The brief exchange resulted in no damage to either side. Most of I-168’s shells fell in the lagoon. The submarine submerged at 1:28, the Marine gunners ceased firing and Midway settled back into uneasy silence (Miracle 68). June 5, 1942, began for Midway’s defenders at 4:15 a.m., after Sand Island’s radio picked up a report from the submarine USS Tambor of a large enemy force possibly within striking distance. The Midway garrison still had every reason to believe that an invasion was imminent. Within 15 minutes, eight B-17s took off from Eastern Island to counter the threat.
The Army pilots could not locate the enemy ships in the early morning fog, and by 6:00 a.m. the B-17s were circling nearby Kure Atoll waiting for information. At 6:30, a Midway-based PBY reported, “Sighted 2 battleships bearing 256 degrees, distance 125 miles, course 268 degrees, speed 15.” Two minutes later the PBY added, “Ships damaged, streaming oil.” The Japanese ships were retreating, and the island’s defenders breathed a collective sigh of relief. Marine Aircraft Group 22 sent up two flights from VMSB-241, six Dauntlesses under Captain Marshall A. Tyler and six Vindicators led by Captain Richard E. Flemming, to attack! the two “battleships,” actually the heavy cruisers Mikuma and Mogami, damaged in a collision the night before. Forty-five minutes later, the Marine pilots spotted the oil slick left by the damaged cruisers and followed it to Mogami and Mikuma. Tyler led his six Dauntlesses into an attack on Mogami amid heavy anti-aircraft fire.
The Marines dropped their bombs, scoring a few near-misses. At 8:40, minutes after Tyler’s attack, Flemming led his Vindicators out of the sun, through heavy flak from the Japanese ships, against Mikuma. Captain Leon M. Williamson, a pilot in Flemming’s flight, saw Flemming’s engine smoking during his dive. As Flemming pulled out, his Vindicator burst into flames.
Flemming–either by accident or design–crashed his blazing Vindicator into Mikuma’s aft 8-inch gun turret. The crash started a fire that was sucked into the cruiser’s starboard engine room air intakes, suffocating the engineers. After the Marines finished their attacks, the eight B-17s from ! Midway, led by Lt.
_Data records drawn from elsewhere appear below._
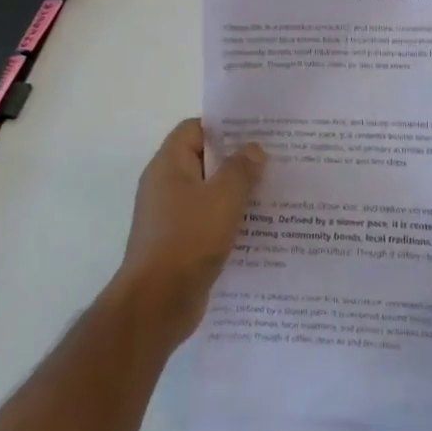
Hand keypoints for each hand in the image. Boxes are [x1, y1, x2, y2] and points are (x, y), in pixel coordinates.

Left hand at [113, 118, 264, 346]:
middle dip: (237, 159)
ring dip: (237, 192)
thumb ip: (241, 168)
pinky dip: (230, 219)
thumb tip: (253, 149)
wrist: (157, 304)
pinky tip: (259, 225)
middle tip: (274, 159)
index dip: (224, 126)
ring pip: (209, 193)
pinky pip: (209, 220)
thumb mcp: (224, 197)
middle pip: (204, 160)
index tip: (257, 131)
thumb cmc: (188, 239)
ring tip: (273, 190)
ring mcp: (171, 217)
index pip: (194, 129)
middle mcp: (165, 186)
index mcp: (168, 166)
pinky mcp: (180, 244)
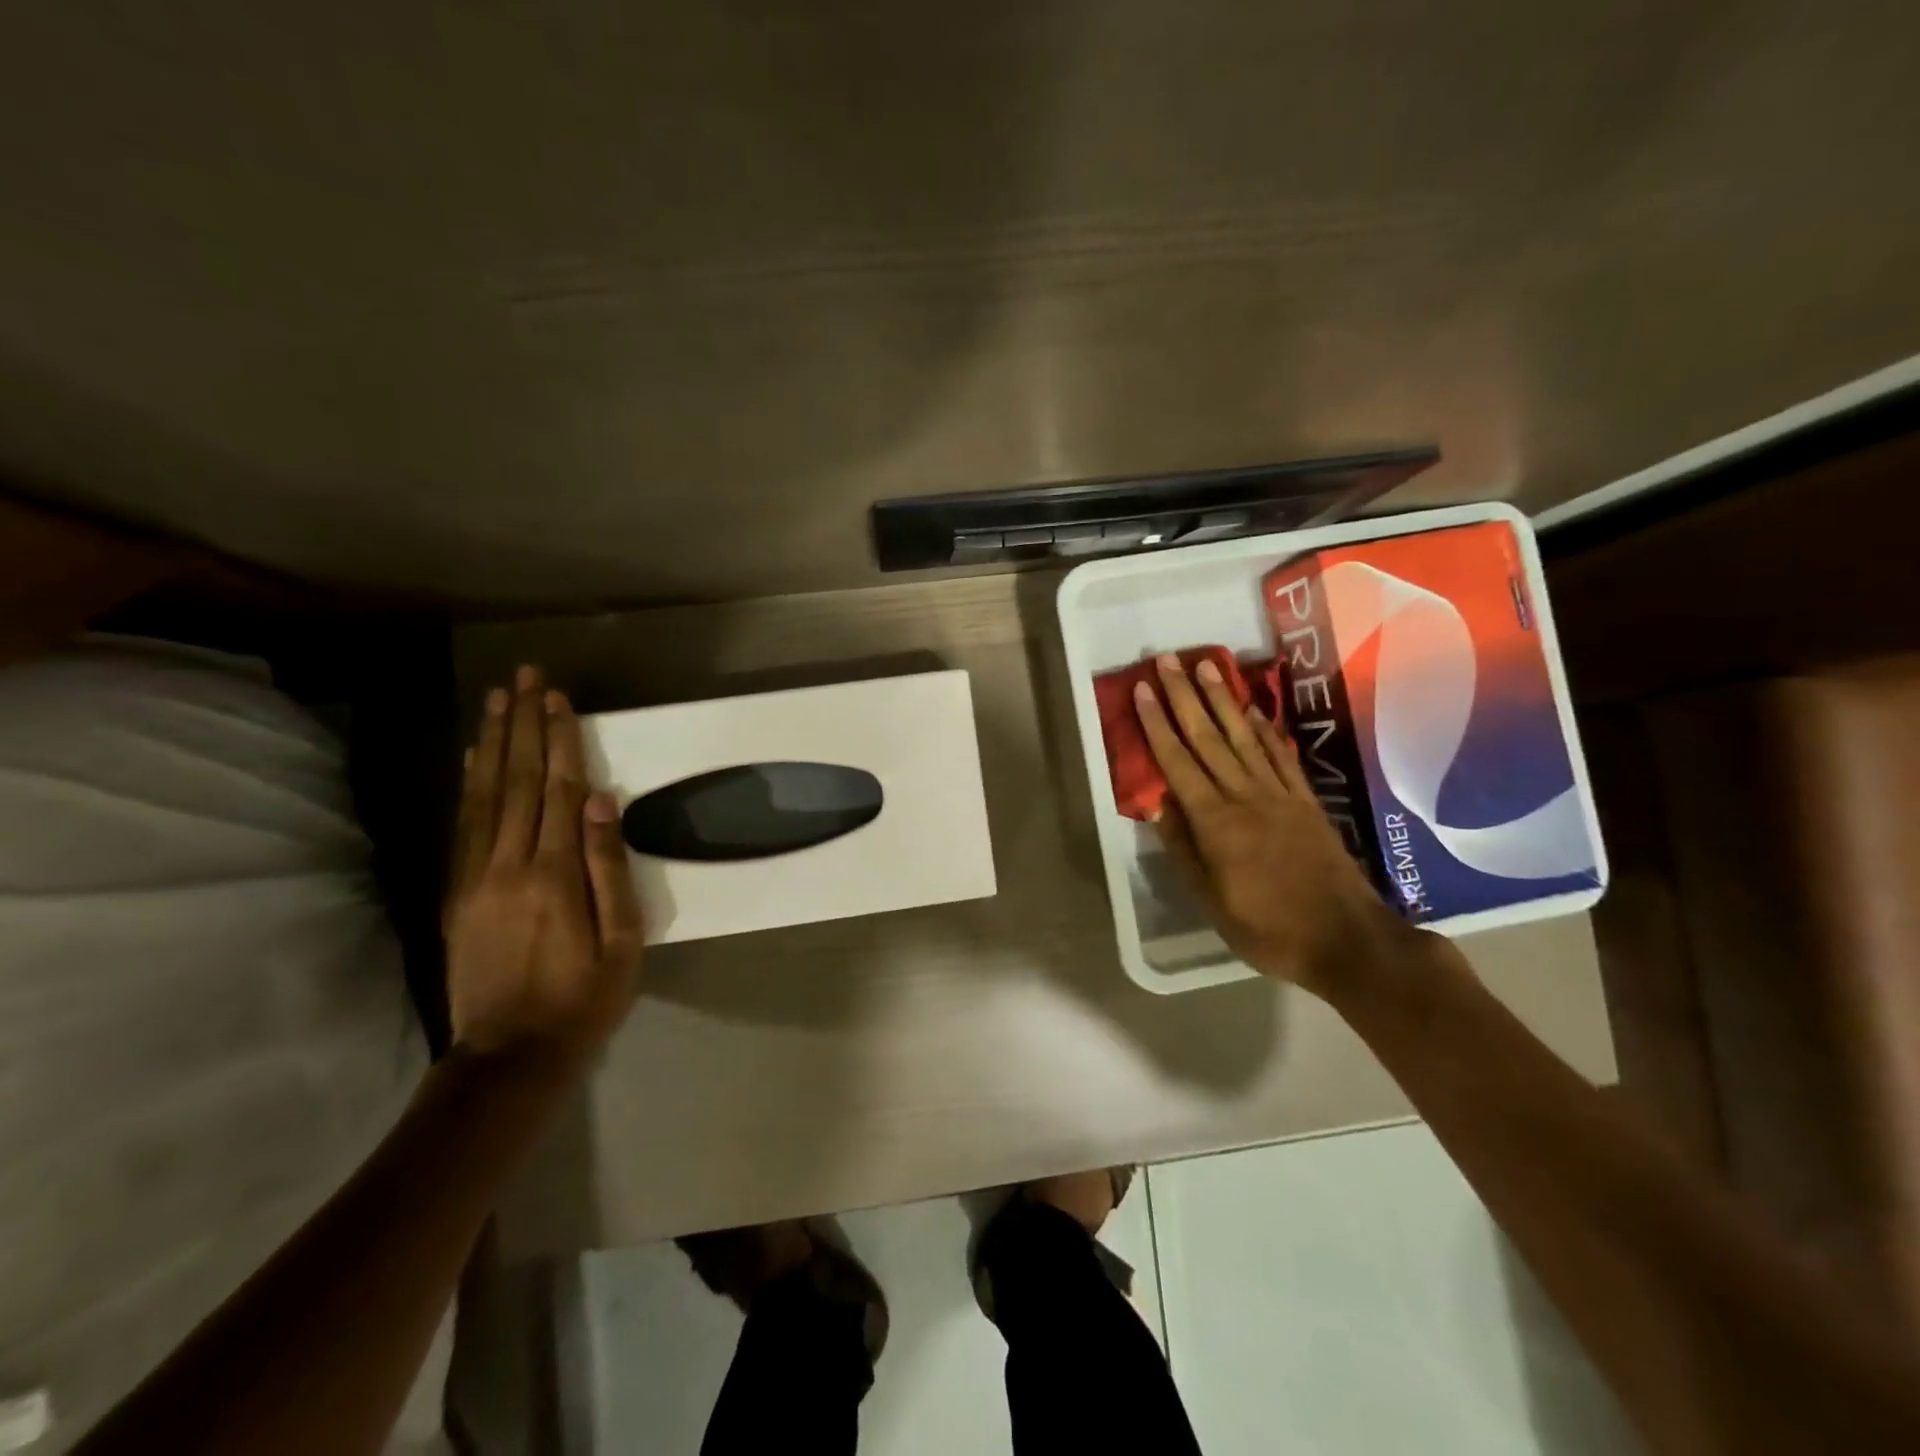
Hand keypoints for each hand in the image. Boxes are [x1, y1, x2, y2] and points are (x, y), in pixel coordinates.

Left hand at [444, 665, 642, 1060]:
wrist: (510, 1054)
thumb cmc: (584, 998)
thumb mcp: (622, 942)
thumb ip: (609, 869)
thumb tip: (603, 802)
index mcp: (554, 875)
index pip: (559, 791)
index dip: (559, 741)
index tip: (558, 698)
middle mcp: (508, 865)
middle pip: (518, 782)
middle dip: (523, 725)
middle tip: (525, 678)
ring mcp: (474, 878)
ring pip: (484, 796)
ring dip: (493, 743)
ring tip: (496, 700)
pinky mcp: (456, 894)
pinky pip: (464, 825)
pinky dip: (470, 784)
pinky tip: (475, 758)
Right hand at [1133, 653, 1412, 994]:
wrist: (1348, 941)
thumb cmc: (1269, 930)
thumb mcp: (1212, 902)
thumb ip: (1184, 850)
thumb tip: (1159, 805)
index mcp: (1216, 823)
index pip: (1178, 763)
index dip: (1158, 725)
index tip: (1143, 690)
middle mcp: (1246, 797)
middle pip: (1208, 738)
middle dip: (1185, 696)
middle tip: (1168, 659)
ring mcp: (1280, 796)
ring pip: (1244, 737)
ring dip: (1223, 700)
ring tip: (1207, 666)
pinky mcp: (1307, 802)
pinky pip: (1280, 757)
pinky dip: (1265, 730)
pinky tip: (1254, 709)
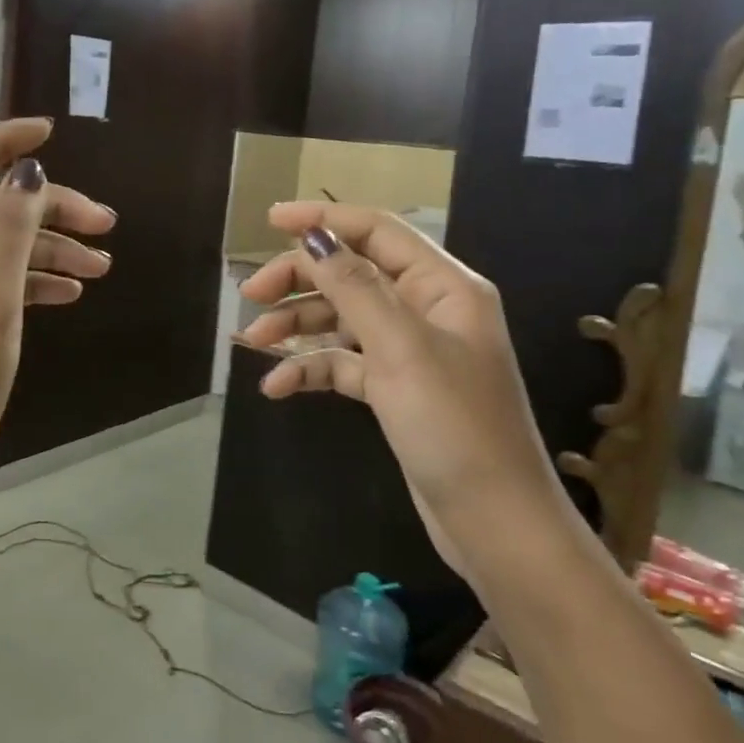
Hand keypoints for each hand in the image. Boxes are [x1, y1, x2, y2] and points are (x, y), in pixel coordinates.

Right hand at [238, 205, 564, 575]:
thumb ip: (354, 286)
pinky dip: (310, 368)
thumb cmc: (454, 425)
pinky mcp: (394, 388)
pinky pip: (343, 362)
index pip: (377, 232)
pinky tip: (276, 386)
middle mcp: (426, 309)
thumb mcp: (400, 348)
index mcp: (443, 286)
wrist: (493, 522)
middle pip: (352, 273)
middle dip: (299, 280)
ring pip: (342, 318)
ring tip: (250, 341)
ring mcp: (409, 350)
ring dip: (297, 325)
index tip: (270, 220)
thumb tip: (314, 237)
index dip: (323, 220)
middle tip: (250, 295)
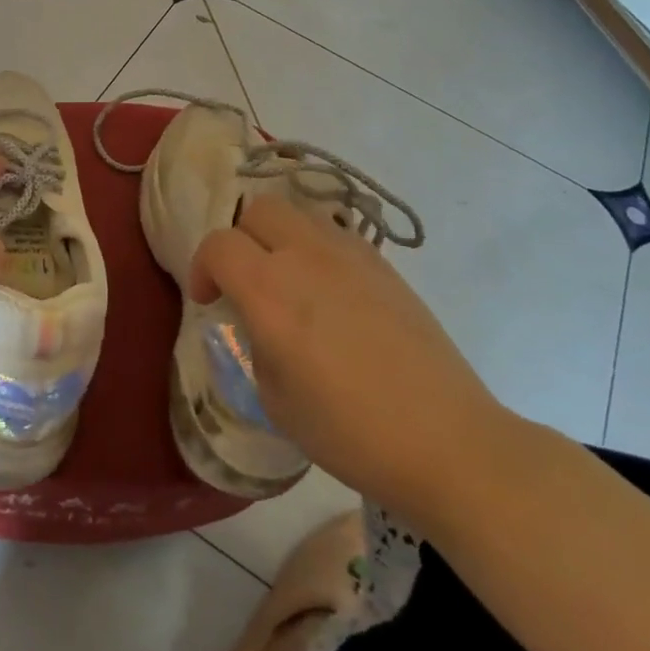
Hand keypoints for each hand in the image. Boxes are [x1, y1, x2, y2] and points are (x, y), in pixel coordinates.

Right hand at [190, 195, 512, 528]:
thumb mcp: (275, 399)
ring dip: (279, 239)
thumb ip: (255, 344)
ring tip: (289, 284)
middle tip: (245, 282)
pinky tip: (330, 296)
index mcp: (270, 290)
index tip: (210, 302)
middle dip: (240, 239)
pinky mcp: (385, 266)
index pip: (218, 244)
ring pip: (299, 215)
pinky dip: (316, 251)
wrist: (447, 440)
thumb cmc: (350, 431)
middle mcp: (307, 256)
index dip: (202, 268)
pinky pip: (335, 236)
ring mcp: (352, 255)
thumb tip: (259, 323)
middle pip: (259, 210)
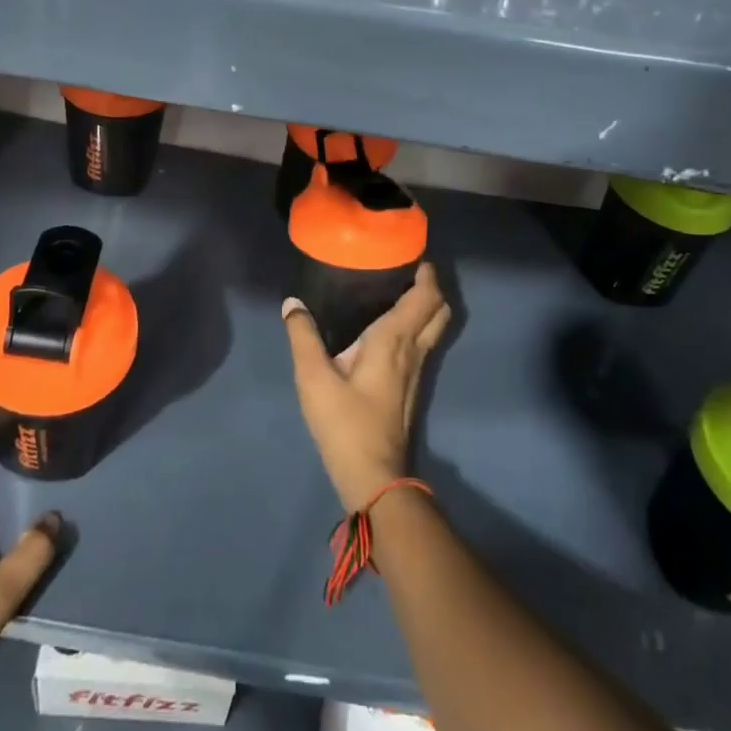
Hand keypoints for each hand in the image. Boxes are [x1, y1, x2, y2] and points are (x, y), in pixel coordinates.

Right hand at [282, 264, 450, 509]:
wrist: (373, 477)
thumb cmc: (345, 423)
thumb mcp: (313, 378)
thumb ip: (303, 336)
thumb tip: (292, 303)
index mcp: (394, 340)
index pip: (425, 298)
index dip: (426, 273)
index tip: (412, 253)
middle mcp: (413, 351)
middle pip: (439, 310)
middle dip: (430, 287)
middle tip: (405, 271)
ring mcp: (416, 372)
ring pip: (433, 329)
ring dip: (425, 307)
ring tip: (396, 293)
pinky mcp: (410, 388)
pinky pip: (422, 344)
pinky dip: (416, 327)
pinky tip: (388, 330)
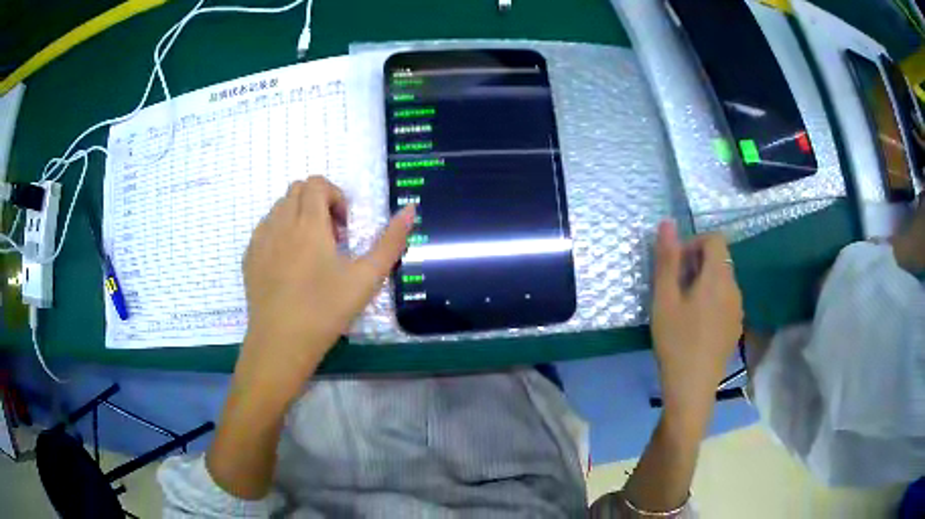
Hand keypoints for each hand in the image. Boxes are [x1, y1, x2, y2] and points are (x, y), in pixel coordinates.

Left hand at [239, 176, 414, 392]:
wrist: (280, 343)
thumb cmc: (325, 310)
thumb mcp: (366, 278)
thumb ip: (391, 242)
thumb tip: (410, 209)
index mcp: (308, 222)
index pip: (317, 183)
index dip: (336, 197)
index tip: (344, 229)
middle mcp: (279, 223)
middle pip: (297, 189)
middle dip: (317, 203)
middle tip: (331, 239)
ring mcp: (260, 240)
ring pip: (279, 208)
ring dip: (298, 217)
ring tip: (310, 254)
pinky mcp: (249, 258)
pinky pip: (265, 229)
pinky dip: (280, 233)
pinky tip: (289, 267)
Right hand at [650, 220, 742, 417]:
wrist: (692, 387)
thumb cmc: (675, 341)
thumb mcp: (664, 299)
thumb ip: (667, 259)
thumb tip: (667, 223)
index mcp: (718, 277)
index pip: (714, 239)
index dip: (694, 242)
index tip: (676, 265)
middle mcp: (734, 288)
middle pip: (720, 259)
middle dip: (697, 263)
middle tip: (675, 288)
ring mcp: (738, 309)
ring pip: (723, 280)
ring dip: (705, 281)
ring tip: (684, 308)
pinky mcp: (736, 326)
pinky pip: (726, 299)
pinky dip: (713, 299)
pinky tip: (697, 325)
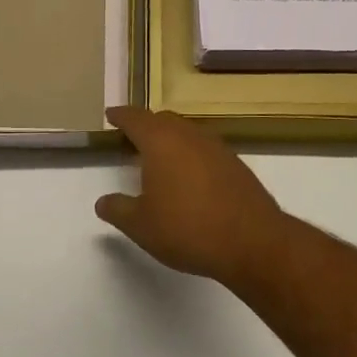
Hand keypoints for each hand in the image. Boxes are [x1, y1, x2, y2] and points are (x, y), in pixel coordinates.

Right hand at [95, 106, 289, 286]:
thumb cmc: (187, 229)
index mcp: (161, 142)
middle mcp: (189, 136)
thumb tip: (103, 202)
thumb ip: (118, 210)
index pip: (135, 119)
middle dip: (146, 125)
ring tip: (158, 157)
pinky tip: (189, 176)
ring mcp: (216, 148)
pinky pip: (204, 149)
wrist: (252, 241)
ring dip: (170, 138)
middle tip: (132, 137)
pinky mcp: (235, 164)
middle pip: (163, 120)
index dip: (121, 116)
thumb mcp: (141, 226)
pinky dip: (190, 154)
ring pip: (186, 132)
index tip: (111, 115)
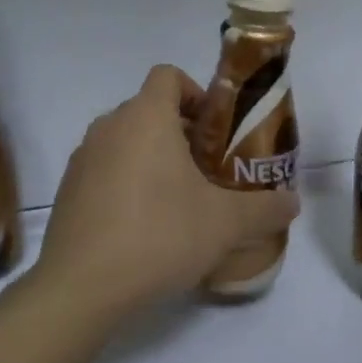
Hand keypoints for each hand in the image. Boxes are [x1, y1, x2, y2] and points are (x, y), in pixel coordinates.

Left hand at [36, 64, 299, 314]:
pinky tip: (143, 226)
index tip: (216, 129)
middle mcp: (109, 127)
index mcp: (146, 117)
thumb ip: (264, 208)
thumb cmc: (159, 235)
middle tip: (208, 170)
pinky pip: (104, 169)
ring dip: (152, 157)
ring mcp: (82, 158)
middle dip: (181, 132)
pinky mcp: (68, 190)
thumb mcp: (224, 224)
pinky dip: (125, 182)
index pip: (168, 75)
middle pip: (148, 109)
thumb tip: (293, 203)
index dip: (196, 93)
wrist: (82, 287)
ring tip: (178, 200)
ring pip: (125, 140)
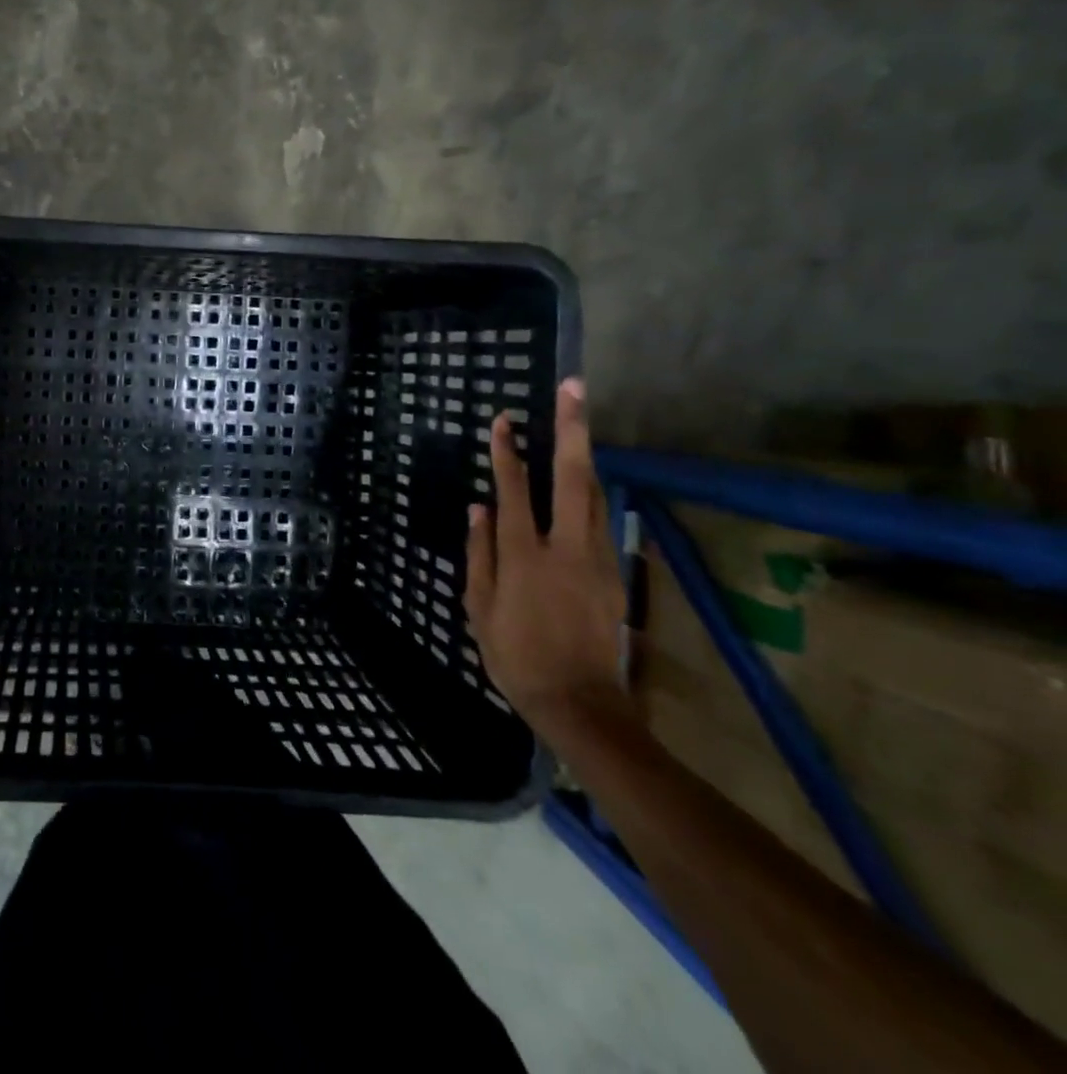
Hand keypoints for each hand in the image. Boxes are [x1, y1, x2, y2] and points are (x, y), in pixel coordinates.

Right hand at [464, 378, 631, 738]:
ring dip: (586, 455)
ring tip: (580, 423)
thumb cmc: (515, 656)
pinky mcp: (614, 573)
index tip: (504, 420)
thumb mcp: (479, 607)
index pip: (515, 490)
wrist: (581, 703)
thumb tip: (479, 508)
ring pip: (595, 494)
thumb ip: (480, 553)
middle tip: (573, 388)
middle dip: (572, 429)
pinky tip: (585, 483)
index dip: (507, 452)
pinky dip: (591, 493)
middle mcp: (566, 546)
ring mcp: (597, 558)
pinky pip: (601, 521)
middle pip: (572, 477)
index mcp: (525, 555)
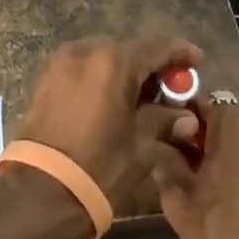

Col. Brooke Allen, appeared and dropped their bombs, scoring a near-miss on Mogami. The damaged cruisers continued limping westward, and Mikuma sank at sunset the next day after attacks by aircraft from Enterprise and Hornet.
At 10:45 on June 6, 1942, Captain Simard dispatched 26 B-17s from Midway in search of Japanese cruisers reported heading southwest. The bombers did not locate the cruisers, but six B-17s dropped their bombs on what they thought was a Japanese ship. The pilots reported that they had hit a cruiser, which “sunk in seconds.” It was actually the submarine USS Grayling, which submerged when the Flying Fortresses dropped their bombs. While Midway’s bombers continued attacking the retreating Japanese, Simard had his PBYs and PT-boats searching for downed pilots. Between June 4 and 9, Midway’s PBYs picked up 27 airmen. By June 7, it had become apparent that Midway was secure.
The island’s garrison, for all the damage it had suffered, had contributed its fair share to the victory over the Japanese. This Battle had ended the Japanese offensive in the pacific ocean.